Güncelleme Tarihi:
Her şey Albay Davis'in CNN International'ı etiketleyerek, "Fethullah Gülen, Erdoğan ve Türk hükümetine bir tehdit olarak addediliyorsa, Türkiye'nin bu kişiyi Pensilvanya'da insansız hava aracı saldırısıyla vurma hakkı yok mu?" diye tweet atmasıyla başladı. ABD'de işkence yoluyla kanıt elde edilmesini protesto etmek için Guantanamo mahkemelerindeki görevinden istifa eden savcı olarak tanınan Morris'in bu tweet'i, sosyal medyada büyük yankı uyandırdı.
Davis'in Amerikan basınında haber konusu olan sözleriyle ilgili en çarpıcı yazı ise eski NSA uzmanı Edward Snowden ile birlikte ABD istihbaratına ait belgeleri ifşa eden gazeteci Glenn Greenwald'dan geldi.
Eski Guardian muhabiri Greenwald, geçtiğimiz yıllarda kurduğu internet sitesi Intercept'te "Türkiye'nin Pensilvanya'daki Türk din adamını İHA ile öldürmeye ya da kaçırmaya hakkı var mı?" başlıklı bir yazı kaleme aldı.
"ABD BUNU YILLARDIR YAPIYOR"
Greenwald, bu soruyu neden yönelttiğini ise şu sözlerle açıkladı:
"Çünkü ABD yıllardır insansız hava araçları dahil, çeşitli araçlarla birçok ülkede tek taraflı olarak terörist olarak ilan ettiği ya da ulusal güvenliğine tehdit olduğunu öne sürdüğü insanları kaçırdı ya da öldürdü."
"Herhalde ABD, diğer ülkelerin sahip olmadığı yasal haklara sahip olamaz, değil mi?" gibi ironik bir soru yönelten Greenwald, bu durumda Türkiye'nin de ABD'nin barındırdığı ve iade etmeyi reddettiği bir teröristi kaçırma ya da öldürme hakkı olup olmadığının tartışılmasının doğal olduğunu ifade etti.

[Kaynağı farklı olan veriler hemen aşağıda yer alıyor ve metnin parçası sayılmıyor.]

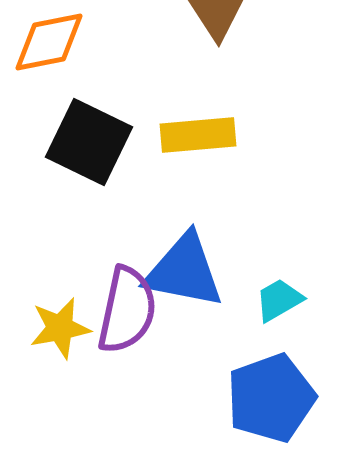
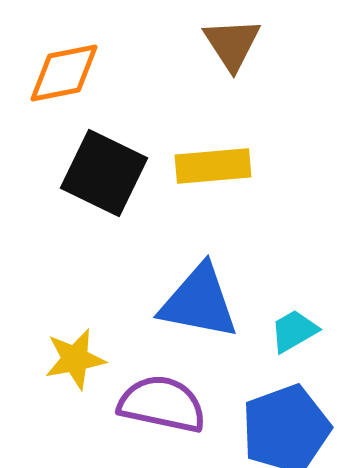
purple semicircle: (127, 310) -> (162, 404), moved, turned -90

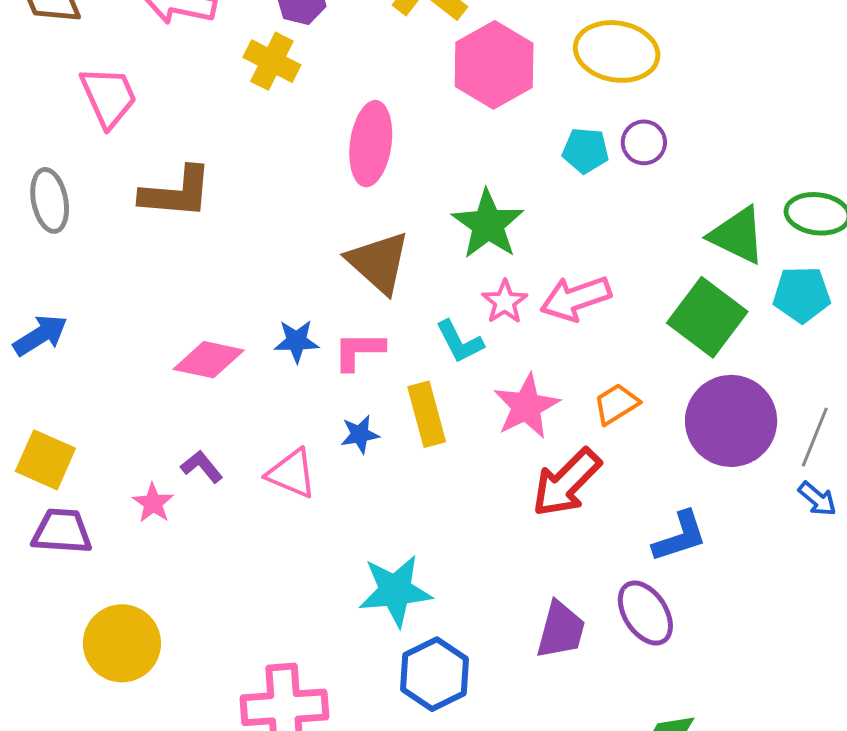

"ABD AYNI CEVABI ALINCA BOMBALAMIŞTI"
ABD'nin 11 Eylül saldırılarının ardından Usame bin ladin'in teslim edilmemesi durumunda Taliban hükümetine "Afganistan'ı bombalayıp işgal ederiz" tehdidinde bulunduğunu hatırlatan Greenwald; Washington'ın Taliban'dan aldığı yanıtın, Dışişleri Bakanı John Kerry'nin Türkiye'ye verdiği cevaba benzediğine dikkat çekti.
ABD'li gazeteci Greenwald, Taliban'ın Pakistan elçisinin "Amerikalılar iddialarını kanıtlayabilirse, Usame bin Ladin'in yargılanmasına varız. Kanıt yoksa, iade de yok" sözlerini anımsattı ve kanıt sunmayı reddeden dönemin ABD Başkanı George W. Bush'un "Taleplerimiz müzakereye ya da tartışmaya açık değil" şeklindeki restini aktardı.
Greenwald bu diyaloğun iki hafta sonrasında da ABD'nin Afganistan'ı bombalayıp işgal etmeye başladığını ve bu durumun 15 yıldır sürdüğünü belirtti.
BAŞKA ÜLKELERDE DE YAPTI
ABD'nin terör şüphelilerine yönelik eylemlerinin, Afganistan gibi kanunsuzluğun hüküm sürdüğü ülkeler dışında da yaşandığını ifade eden Greenwald, "2003'te CIA İtalya'da Milano caddelerinden bir din adamını kaçırdı. Din adamına, götürüldüğü Mısır'da işkence yapıldı. 2004'te ABD, Makedonya'daki bir Alman vatandaşını Afganistan'a kaçırıp işkence yaptı. Masum olduğu anlaşılınca da sokağa geri attı. Ama bırakın tazminatı, bir özür bile dilemedi. ABD defalarca Pakistan'da insanları İHA'larla öldürdü. Başka saldırılarda da kimi öldürdüğünü bilmeden birçok insanı öldürdü. 2010'da Usame bin Ladin'i öldürmek için Pakistan hükümetinin kontrolündeki Abbottabad kentinde bir evi bastı" diye yazdı.
Greenwald yazısının sonunda ise tüm bu örneklerin, ABD'nin diğer ülkelerle aynı kural ve kanunlara tabi olmadığının göstergesi olduğunu belirterek, söz konusu eşitsizliği eleştirdi.